A Political Homeplace
[In the following review, Walker asserts that "Yearning is about wanting to find health in an ailing community, and doing so through coming to voice, sharing ideas, and healing the whole community."]
In these times of increased division and coalition, based on ideology and political consciousness, it is helpful to find a writer who wants to put us all together, but who does not want us to be the same. bell hooks, in her fourth collection of essays, Yearning: Race, Gender, and Cultural Politics, writes about the need for those of us engaged in what her publishers call "the politics of radical social change," to speak with true voices to one another in order to forge a healthy and spiritually dynamic community.
She proposes that criticism be used as a means for diversity and integration; she suggests that we not hate or cut out what does not exactly jibe with our agenda, but instead engage it, unearth its fallacies or hegemonic tendencies, and bring that interpretation back to the group. Setting an example, she enjoins us to follow her interpretations of popular culture, and as we allow her words to form new spaces in social political theory, we begin to envision new forms of counter-hegemonic togetherness.

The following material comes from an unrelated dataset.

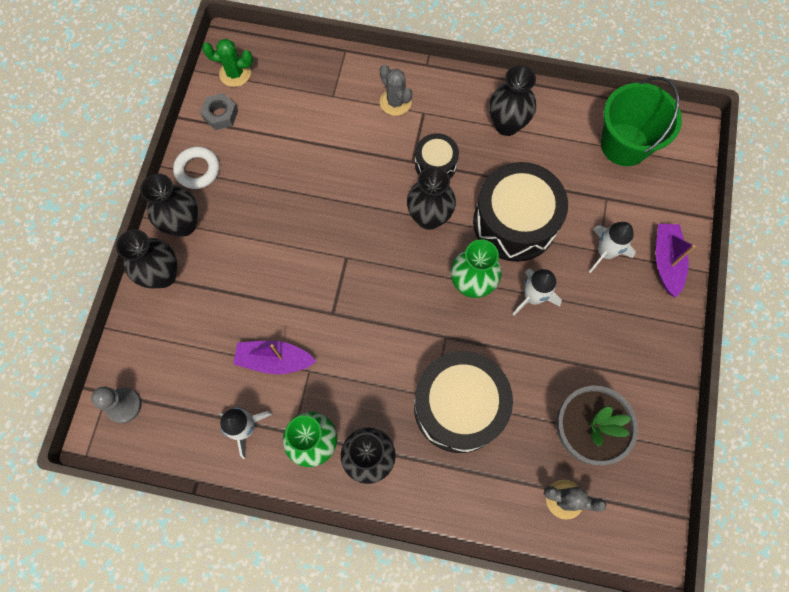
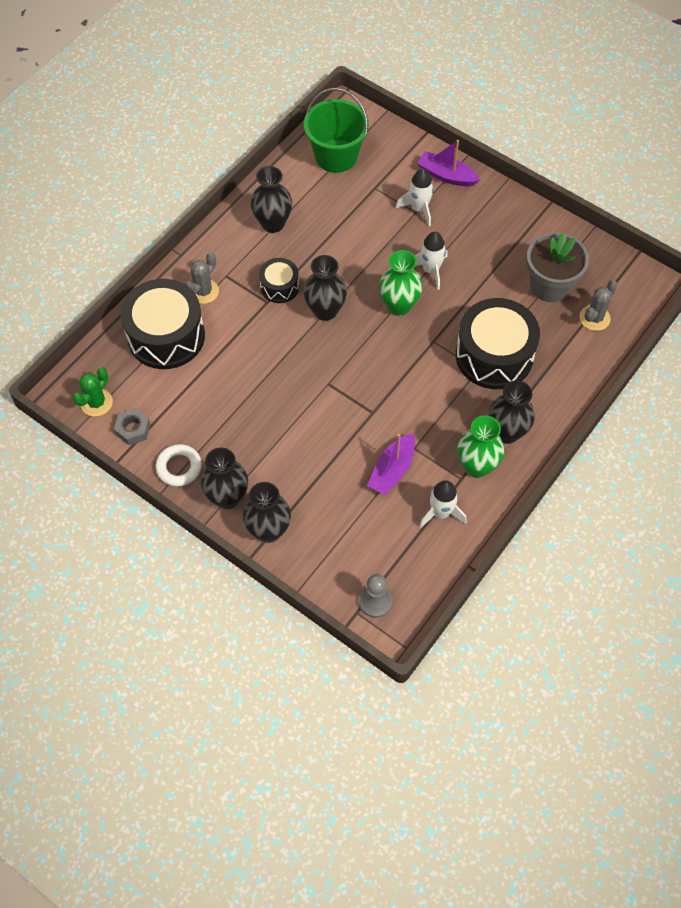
camera: 65 degrees left, 10 degrees down
grey cactus [380,65,412,116] -> grey cactus turned 45 degrees counterclockwise [185,252,219,304]
black drum [473,162,568,262] -> black drum moved to [121,279,205,369]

In this book, hooks applies her "critical yet supportive" model to a myriad of relationships and situations, many of which engage some of today's most dynamic issues. In the essay "Postmodern Blackness" she looks at what it means to be black and interested in elitist, usually white-male-dominated postmodern theory. In "Counter-Hegemonic Art: Do the Right Thing" she writes about Spike Lee's Do the Right Thing in terms of what it doesn't do to relieve oppression. In "A Call for Militant Resistance" she fearlessly connects the words of Lorraine Hansberry with Euzhan Palcy's film A Dry White Season, in recognition of the much maligned power of militancy.
A self-avowed African American feminist, hooks tackles many of the "detrimental to the community" pitfalls often found in relationships among black women, between black women and Euro-American women, and between black women and men. Her insights into perceived power relations and nonproductive assumptions are uncanny and enlightening.
Many of these problems are addressed in essays about black cultural reclamation, as in the especially powerful piece, "Homeplace." Here, hooks remembers the homes of her own black community as safe places of humanization, created by women as acts of resistance against the brutality that raged outside. She identifies the homeplace as a traditional site of resistance, and reveals how the current patriarchal order has corrupted this space. Not only has violence against women made the home physically unsafe, but also, hooks argues, we live in a society that fails to recognize—and value—the political work that women have put into the creation of the homeplace.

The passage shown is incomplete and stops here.